In fact, the rate of infant mortality wasn’t rising. Progress in lowering the nation’s disastrously high infant mortality rate—one of the worst in the industrialized world—did slow drastically. But that slowdown predated the crack epidemic of the mid to late ’80s; it was driven largely by severe rollbacks in health insurance and available medical care in the early ’80s. By 1983, the number of uninsured people had jumped more than 20 percent from the late ’70s. By mid-decade, nearly 40 percent of all poor women were uninsured. At the same time, the 1981 federal budget cuts in Medicaid and public assistance for poor female-headed households had stripped more than one million mothers and their children of their medical benefits. Consequently, the proportion of babies born to mothers with no or belated prenatal care rose 20 percent in the first seven years of the ’80s. Black women were hurt most by these trends; by 1985, one out of two black women had inadequate prenatal care.
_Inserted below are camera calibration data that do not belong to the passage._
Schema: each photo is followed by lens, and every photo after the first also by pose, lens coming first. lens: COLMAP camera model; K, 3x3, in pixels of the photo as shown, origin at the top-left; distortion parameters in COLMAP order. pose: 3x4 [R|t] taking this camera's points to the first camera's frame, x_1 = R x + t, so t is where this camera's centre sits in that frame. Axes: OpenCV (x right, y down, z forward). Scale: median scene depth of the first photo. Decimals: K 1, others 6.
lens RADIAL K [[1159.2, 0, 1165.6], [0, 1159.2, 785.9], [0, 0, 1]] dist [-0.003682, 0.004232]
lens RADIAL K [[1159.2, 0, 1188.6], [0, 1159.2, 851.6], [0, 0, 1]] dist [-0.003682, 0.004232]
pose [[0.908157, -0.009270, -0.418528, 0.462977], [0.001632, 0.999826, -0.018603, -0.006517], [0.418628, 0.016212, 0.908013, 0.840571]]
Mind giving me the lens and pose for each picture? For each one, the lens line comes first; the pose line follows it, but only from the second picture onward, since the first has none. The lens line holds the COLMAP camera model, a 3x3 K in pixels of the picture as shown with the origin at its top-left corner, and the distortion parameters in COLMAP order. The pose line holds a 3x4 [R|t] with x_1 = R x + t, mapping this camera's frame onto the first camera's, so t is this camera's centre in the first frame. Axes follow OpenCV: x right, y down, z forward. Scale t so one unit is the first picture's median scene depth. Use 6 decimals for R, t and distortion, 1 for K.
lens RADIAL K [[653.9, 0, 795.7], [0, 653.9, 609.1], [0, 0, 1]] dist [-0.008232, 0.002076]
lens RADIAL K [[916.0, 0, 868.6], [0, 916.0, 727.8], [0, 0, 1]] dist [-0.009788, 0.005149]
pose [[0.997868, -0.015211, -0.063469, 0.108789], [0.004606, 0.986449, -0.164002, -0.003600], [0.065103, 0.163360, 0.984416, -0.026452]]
It was these developments, far more than crack addiction, that slowed progress in lowering American infant mortality rates and caused low birth-weight rates to begin rising again in the early ’80s—after a decade of improvement. The leading causes of early infant deaths in the ’80s weren’t drug related; they were ailments like influenza, infections, and pneumonia, all easily prevented or treated by basic health care. Again, black mothers bore the heaviest burden; their infant mortality rates began deteriorating in 1984 (before the crack epidemic took hold) and by 1987, the black-white gap in infant mortality was wider than it had been since the government began collecting such information in 1940. (Black women were being unfairly singled out in the courts and in the press in the antiaddict crusade, anyway. An equal percentage of black and white women in the ’80s were using drugs and alcohol, a s
urvey found; black women were just ten times more likely to be turned in to state authorities than their white counterparts.)
A 1989 University of California research team reviewed records of more than 146,000 births between 1982 and 1986 in California, and found that babies born to parents with no health insurance—a group whose numbers had grown 45 percent in those same years—were 30 percent more likely to die, be seriously ill at birth, and suffer low birth weight; uninsured black women were more than twice as likely as insured black women to have sickly newborns. A similar 1985 Florida report tracing the dire effects of lost prenatal care concluded, “In the end, it is safer for the baby to be born to a drug-abusing, anemic, or diabetic mother who visits the doctor throughout her pregnancy than to be born to a normal woman who does not.”
Proponents of the crackdown on pregnant drug users argued that women could avoid prosecution simply by seeking treatment for their drug habit. Yet treatment for pregnant addicts was largely unavailable. And clinical programs were essential for these women; sudden or un-monitored withdrawal from addictive drugs like heroin can be deadly to both mother and fetus. While government prosecution of drug-addicted women escalated, low-income pregnant women who did want to overcome their drug addiction would have an increasingly hard time finding help in the ’80s as the waiting list for drug rehabilitation programs stretched into the years and many closed their doors to pregnant women to avoid potential liability for drug-related birth defects. Less than 1 percent of federal antidrug funding was aimed at treatment for women—and even less for pregnant women. A survey of seventy-eight drug-treatment programs in New York City found that the vast majority of them refused treatment to poor pregnant women on drugs; 87 percent denied treatment to pregnant women on Medicaid who were addicted to crack. Across the country, two-thirds of hospitals reported that they had no place to refer drug-addicted pregnant women for treatment.